That's a question that has been on many people's minds since Entergy applied to the Nuclear Regulatory Commission to create a new subsidiary that would own Yankee and four other nuclear power plant sites in the eastern United States.
In financial filings with the Securities and Exchange Commission, Entergy appears to be responsible for the decommissioning fund, but this was disputed by Entergy Nuclear vice president and CFO Wanda Curry during testimony on April 16 at the Vermont Statehouse in Montpelier.
"You can think about it in numerous ways, but its owner is Entergy Nuclear Vermont Yankee. Its owner is not Entergy."
A reading of the 2002 sales agreement between Vermont Yankee Nuclear Power Corporation and Entergy appears to support that contention, despite what was issued in press releases related to the sale, said Yankee spokesman Rob Williams.
"The word 'Entergy' is used as shorthand for it and all its subsidiaries including those which are not SEC registrants like Entergy Nuclear Vermont Yankee. Entergy relies on its individual companies to carry out its business and, in this case, it is within the confines of its subsidiary Entergy Nuclear Vermont Yankee LLC to ensure that decommissioning is adequate."
"We find that the sale of Vermont Yankee transfers operating cost and decommissioning cost risks to ENVY," stated the Public Service Board in its approval of the 2002 sale. "ENVY's commitment to make whole any future deficiencies in ... decommissioning monies ... is a very positive aspect of the proposal before us."
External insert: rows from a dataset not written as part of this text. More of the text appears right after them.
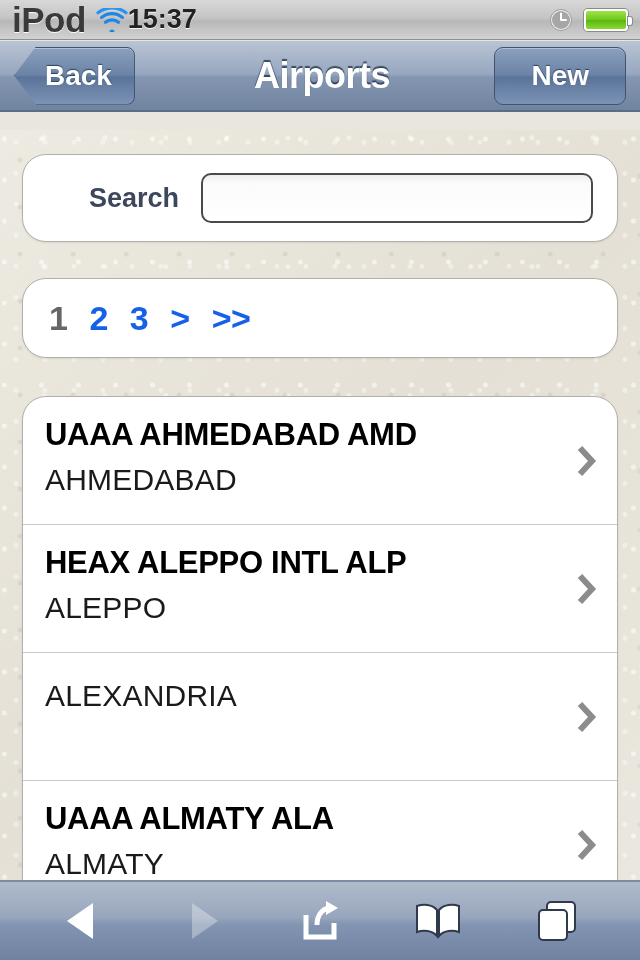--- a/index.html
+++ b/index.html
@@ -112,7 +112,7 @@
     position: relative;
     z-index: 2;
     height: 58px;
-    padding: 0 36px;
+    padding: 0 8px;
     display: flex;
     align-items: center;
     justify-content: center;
Throughout the document, ENVY is referenced as the purchaser of the plant, with its parent company, Entergy Corporation "committed to financial guarantees that will assure that ENVY has sufficient capital to operate Vermont Yankee or to transition to decommissioning should ENVY decide to close the station."
Whether that means Entergy Corporation is liable for a decommissioning fund shortfall is still under review, said Stephen Wark, spokesman for Vermont's Department of Public Service.
It doesn't matter what the sales agreement says, said NRC spokesman Neil Sheehan, because the federal government has options not available to private citizens.
As an example, he cited the Superfund program administered by the Environmental Protection Agency, which forces companies to pay to clean up environmental damages for properties they may no longer own.
"We would go after the parent company if we saw the owner of the reactor on the license was unable to fully fund the decommissioning costs," said Sheehan.
While an attorney at the Vermont Law School in South Royalton agreed that the federal government may have other ways to go after a parent company, a subsidiary is established to shield a corporation from financial liability, especially in cases of bankruptcy.
"Could the parent company be held liable?" asked Jackie Gardena, associate professor of law at the Vermont Law School. "The general answer is no."
To do so, she said, creditors would have to "pierce the corporate veil."
"But parent companies are very aware and work hard to maintain that veil to make sure it can't be pierced."
Entergy could be held liable for the financial obligations of its subsidiaries if certain factors were proven, she said, such as if the subsidiary is simply a sham company set up to avoid liability or if the subsidiary is undercapitalized and is less likely to meet its financial obligations.
But if a subsidiary has its own board of directors, corporate structure and financial holdings it would be hard to hold the parent company liable for any fund shortfalls, she said.
The same would hold true if Entergy is allowed to transfer the license of Yankee to Enexus, which would be responsible for the decommissioning.
"Creating a holding company is a benefit for them."
The license transfer would raise more than $4 billion for its parent corporation, using Enexus' assets as leverage. The infusion would go to pay off debt and to reward Entergy shareholders but would leave Enexus with no financial resources besides revenues raised through power sales and a $700 million letter of credit from Entergy to be shared by the other power plants in the new holding company.
The decommissioning trust fund was established by VYNPC through a fee levied on power consumers. After the sale, ratepayers were no longer required to contribute to the fund. Entergy has made no contributions, relying on the market to grow the fund to the estimated $1 billion needed to clean up the site.
Currently there is about $425 million in the trust fund. If the plant doesn't receive a license extension and closes in 2012, it would be mothballed -- called Safstore by the NRC -- for up to 60 years to allow the fund to grow to sufficient levels to return the site to public use.
How long the site would need to stay in Safstore would depend on if and when the Department of Energy meets its promise to move the nuclear waste stored in a spent fuel pool and dry casks to a federal repository.
In its 2002 review of the sale agreement, the PSB recognized that the Safstore option might have to be utilized.
"Safstore should not be seen as a panacea for funding decommissioning," according to the document. "However, the Safstore option provides a form of protection against under-collected decommissioning funds."
One thing the PSB could not accept was a stipulation in the sale that would split any left over decommissioning funds with ENVY and Vermont ratepayers.
"We believe it inconsistent with the general good for there to be any financial incentive for ENVY to minimize costs in decommissioning ENVY."